- [TASK]: Retype every line of text in the entries below word for word, leaving out the pictures.

- [DATA ENTRIES]:

++++

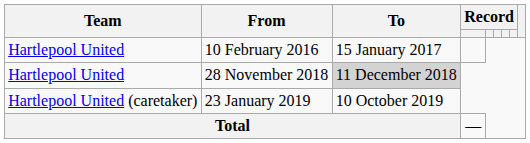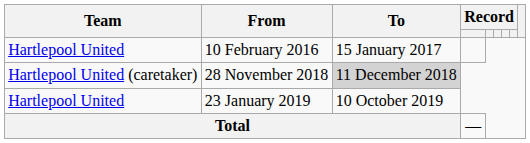28 November 2018 | Team: Hartlepool United -> Hartlepool United (caretaker)
23 January 2019 | Team: Hartlepool United (caretaker) -> Hartlepool United
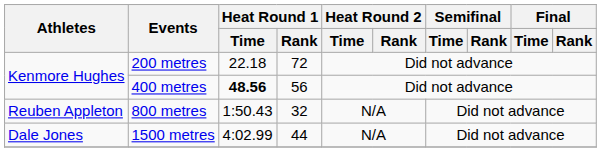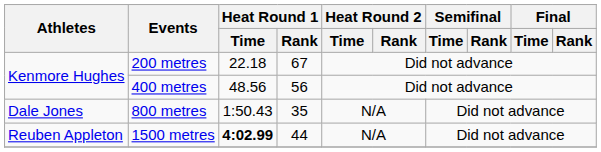200 metres | Heat Round 1 / Rank: 72 -> 67
400 metres | Heat Round 1 / Time: bold -> normal
800 metres | Athletes: Reuben Appleton -> Dale Jones
800 metres | Heat Round 1 / Rank: 32 -> 35
1500 metres | Athletes: Dale Jones -> Reuben Appleton
1500 metres | Heat Round 1 / Time: normal -> bold
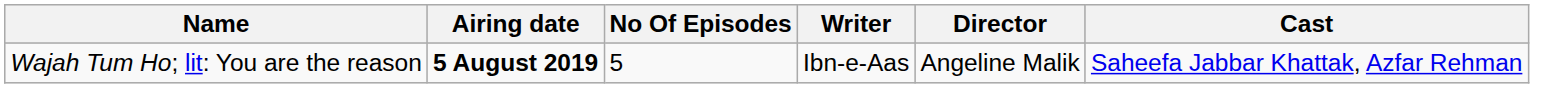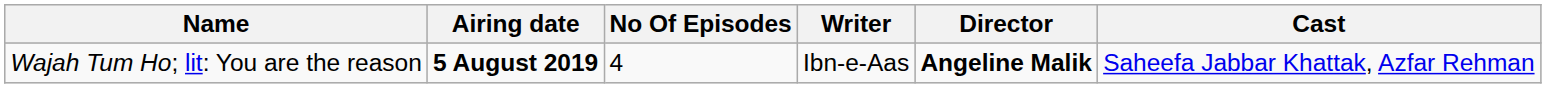Wajah Tum Ho; lit: You are the reason | No Of Episodes: 5 -> 4
Wajah Tum Ho; lit: You are the reason | Director: normal -> bold
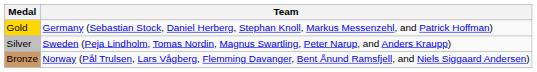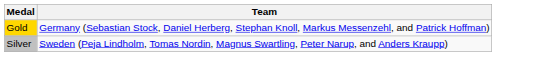- row: Bronze | Norway (Pål Trulsen, Lars Vågberg, Flemming Davanger, Bent Ånund Ramsfjell, and Niels Siggaard Andersen)
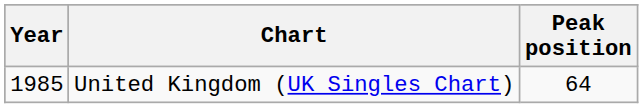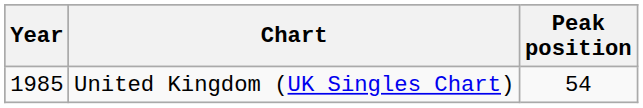United Kingdom (UK Singles Chart) | Peak position: 64 -> 54
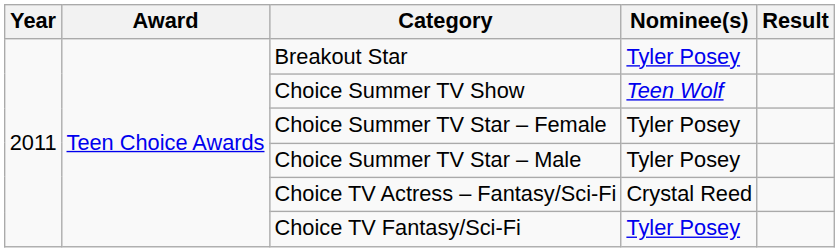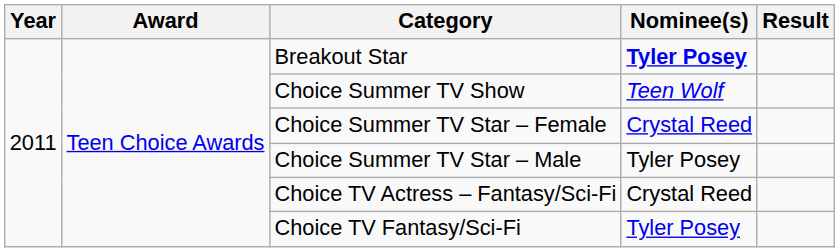Breakout Star | Nominee(s): normal -> bold
Choice Summer TV Star – Female | Nominee(s): Tyler Posey -> Crystal Reed
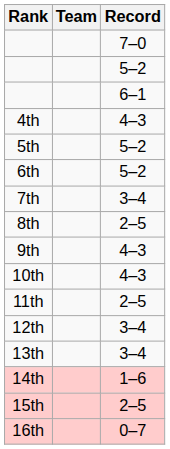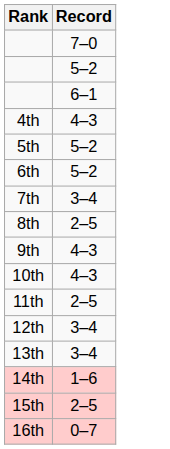- column: Team
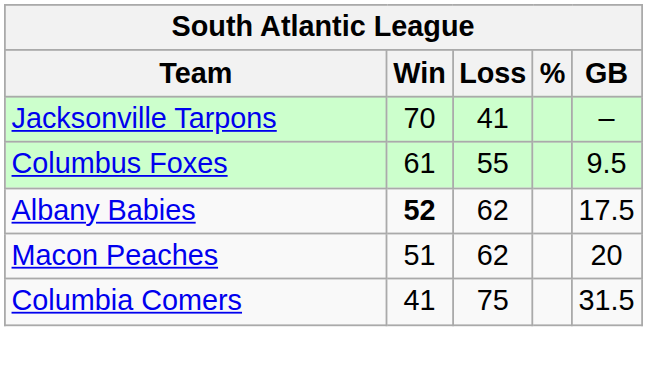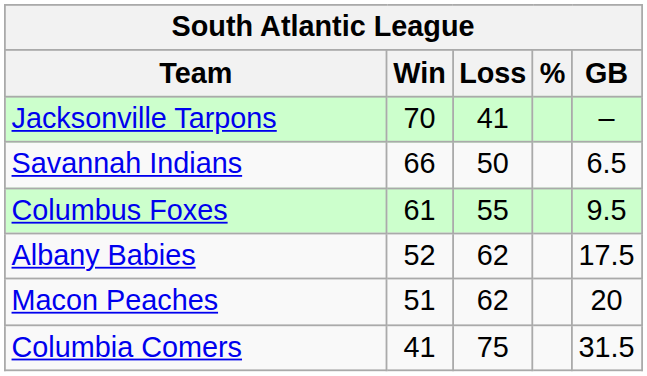+ row: Savannah Indians | 66 | 50 | 6.5
Albany Babies | Win: bold -> normal
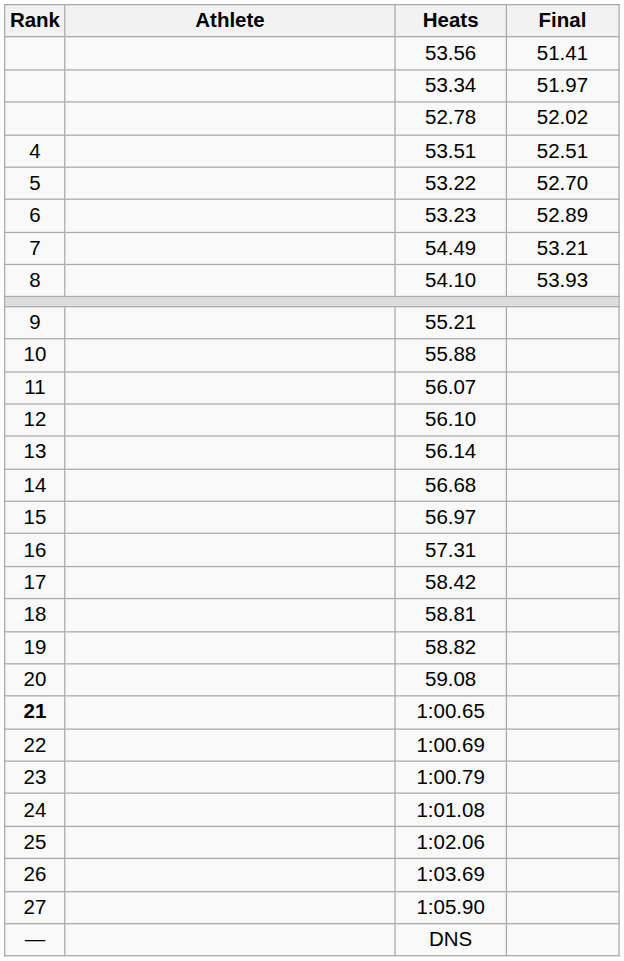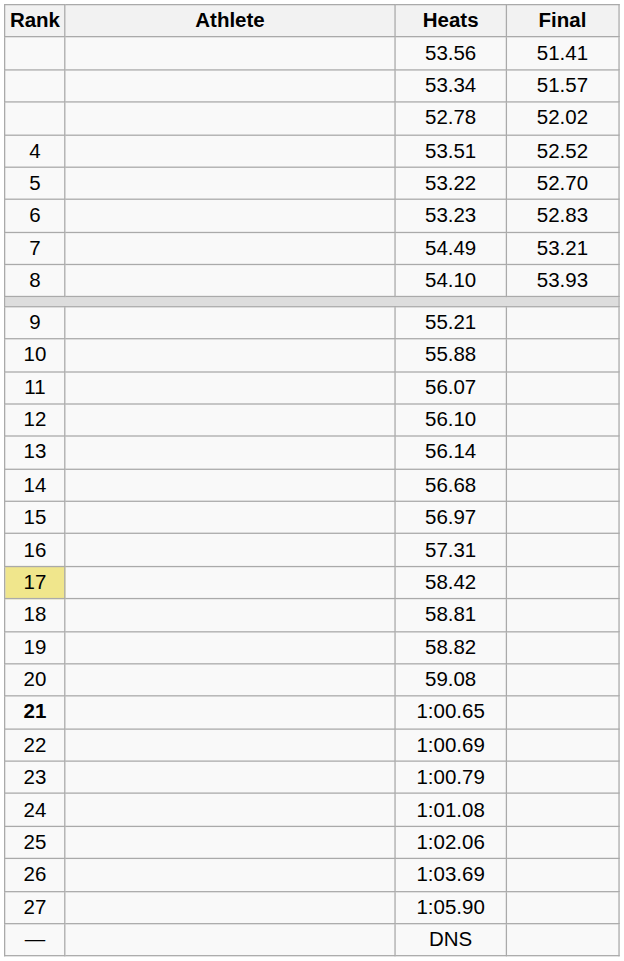53.34 | Final: 51.97 -> 51.57
53.51 | Final: 52.51 -> 52.52
53.23 | Final: 52.89 -> 52.83
58.42 | Rank: no background -> khaki background
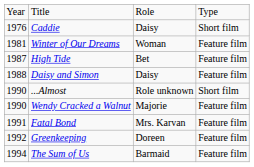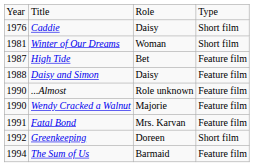Winter of Our Dreams | column 4: Feature film -> Short film
...Almost | column 4: Short film -> Feature film
Greenkeeping | column 4: Feature film -> Short film
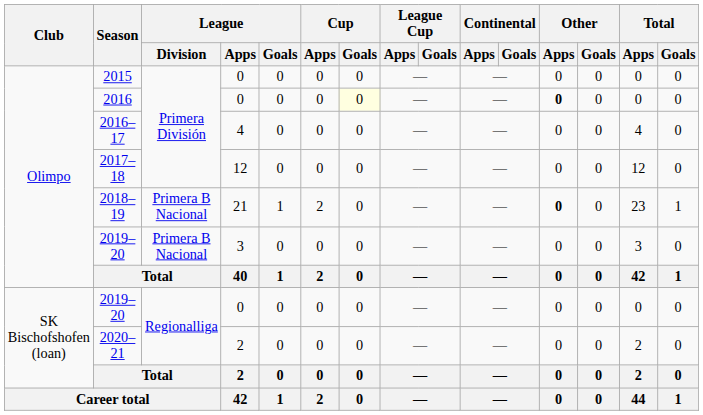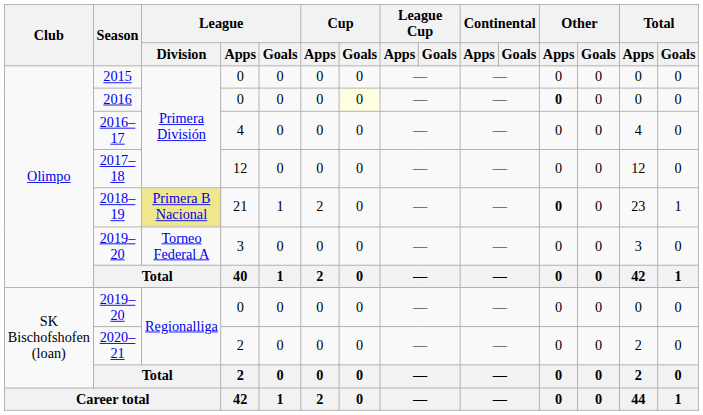2018–19 | League / Division: no background -> khaki background
2019–20 / 3 | League / Division: Primera B Nacional -> Torneo Federal A
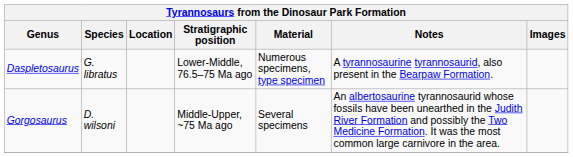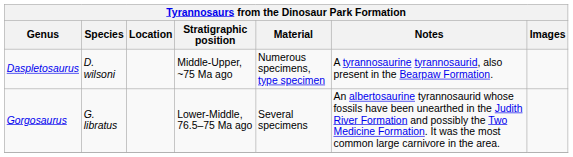Daspletosaurus | Species: G. libratus -> D. wilsoni
Daspletosaurus | Stratigraphic position: Lower-Middle, 76.5–75 Ma ago -> Middle-Upper, ~75 Ma ago
Gorgosaurus | Species: D. wilsoni -> G. libratus
Gorgosaurus | Stratigraphic position: Middle-Upper, ~75 Ma ago -> Lower-Middle, 76.5–75 Ma ago
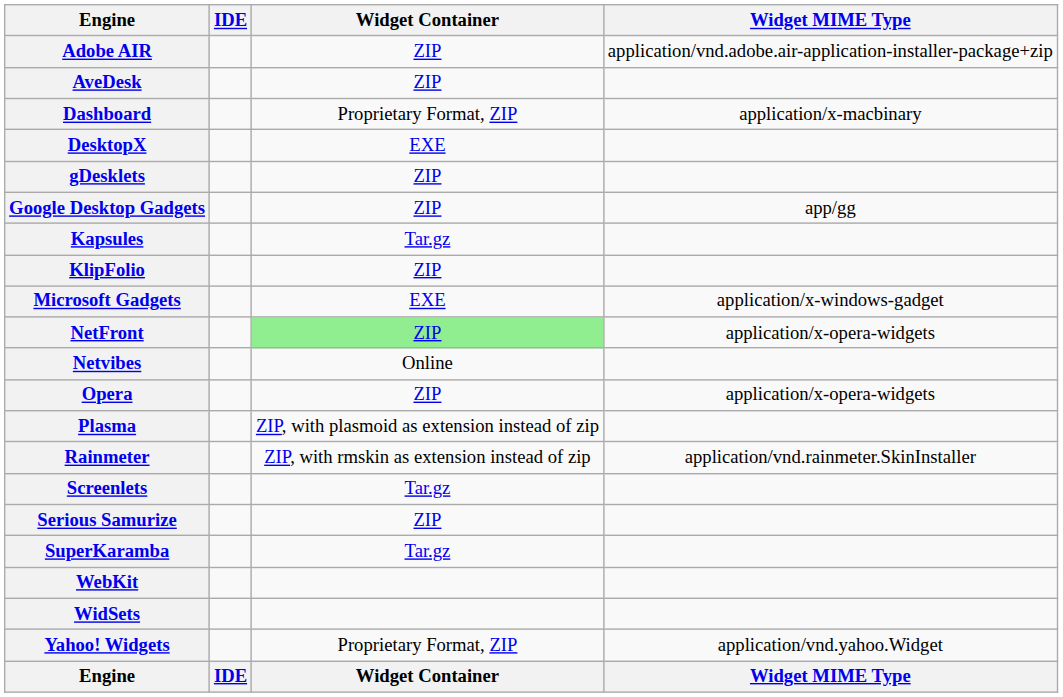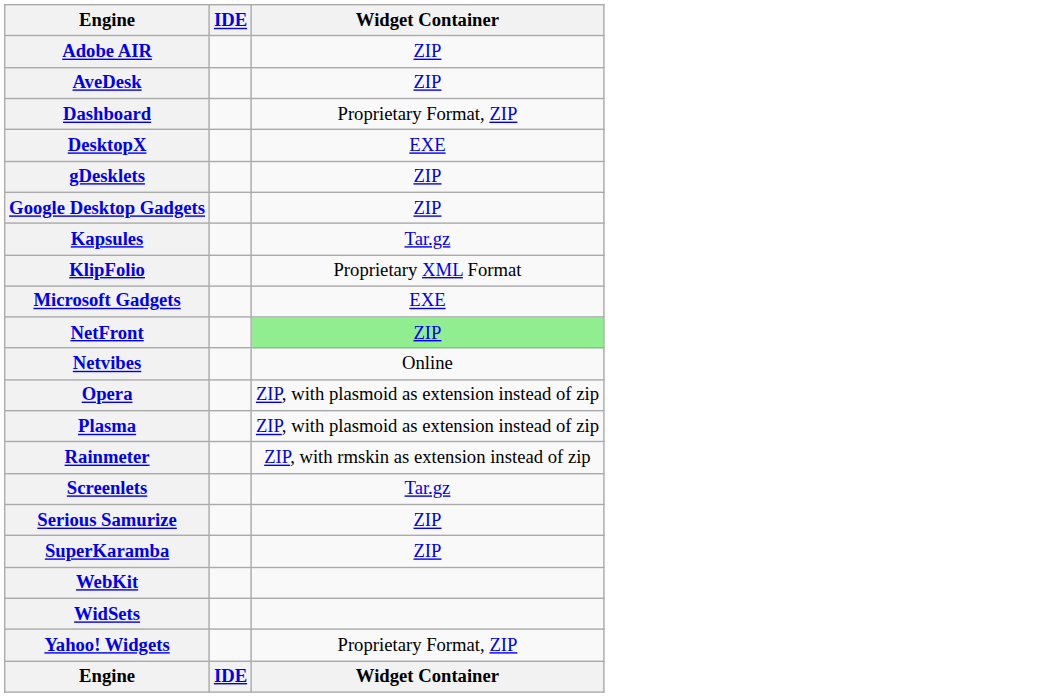- column: Widget MIME Type | application/vnd.adobe.air-application-installer-package+zip | application/x-macbinary | app/gg | application/x-windows-gadget | application/x-opera-widgets | application/x-opera-widgets | application/vnd.rainmeter.SkinInstaller | application/vnd.yahoo.Widget | Widget MIME Type
KlipFolio | Widget Container: ZIP -> Proprietary XML Format
Opera | Widget Container: ZIP -> ZIP, with plasmoid as extension instead of zip
SuperKaramba | Widget Container: Tar.gz -> ZIP
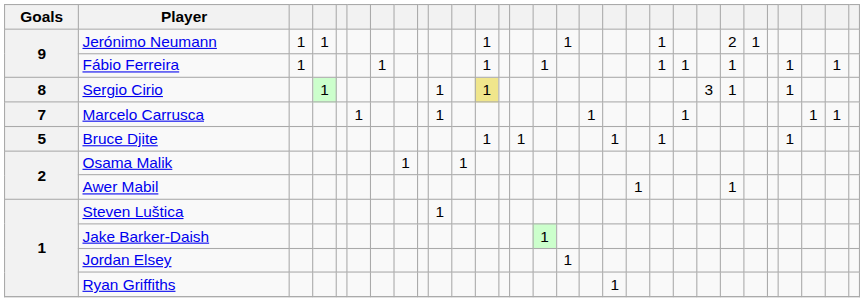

++++

- [COMPLETE OUTPUT]:
28 November 2018 | Team: Hartlepool United -> Hartlepool United (caretaker)
23 January 2019 | Team: Hartlepool United (caretaker) -> Hartlepool United
200 metres | Heat Round 1 / Rank: 72 -> 67
400 metres | Heat Round 1 / Time: bold -> normal
800 metres | Athletes: Reuben Appleton -> Dale Jones
800 metres | Heat Round 1 / Rank: 32 -> 35
1500 metres | Athletes: Dale Jones -> Reuben Appleton
1500 metres | Heat Round 1 / Time: normal -> bold
Wajah Tum Ho; lit: You are the reason | No Of Episodes: 5 -> 4
Wajah Tum Ho; lit: You are the reason | Director: normal -> bold
- row: Bronze | Norway (Pål Trulsen, Lars Vågberg, Flemming Davanger, Bent Ånund Ramsfjell, and Niels Siggaard Andersen)
United Kingdom (UK Singles Chart) | Peak position: 64 -> 54
Breakout Star | Nominee(s): normal -> bold
Choice Summer TV Star – Female | Nominee(s): Tyler Posey -> Crystal Reed
- column: Team
+ row: Savannah Indians | 66 | 50 | 6.5
Albany Babies | Win: bold -> normal
53.34 | Final: 51.97 -> 51.57
53.51 | Final: 52.51 -> 52.52
53.23 | Final: 52.89 -> 52.83
58.42 | Rank: no background -> khaki background
Winter of Our Dreams | column 4: Feature film -> Short film
...Almost | column 4: Short film -> Feature film
Greenkeeping | column 4: Feature film -> Short film
2018–19 | League / Division: no background -> khaki background
2019–20 / 3 | League / Division: Primera B Nacional -> Torneo Federal A
Daspletosaurus | Species: G. libratus -> D. wilsoni
Daspletosaurus | Stratigraphic position: Lower-Middle, 76.5–75 Ma ago -> Middle-Upper, ~75 Ma ago
Gorgosaurus | Species: D. wilsoni -> G. libratus
Gorgosaurus | Stratigraphic position: Middle-Upper, ~75 Ma ago -> Lower-Middle, 76.5–75 Ma ago
- column: Widget MIME Type | application/vnd.adobe.air-application-installer-package+zip | application/x-macbinary | app/gg | application/x-windows-gadget | application/x-opera-widgets | application/x-opera-widgets | application/vnd.rainmeter.SkinInstaller | application/vnd.yahoo.Widget | Widget MIME Type
KlipFolio | Widget Container: ZIP -> Proprietary XML Format
Opera | Widget Container: ZIP -> ZIP, with plasmoid as extension instead of zip
SuperKaramba | Widget Container: Tar.gz -> ZIP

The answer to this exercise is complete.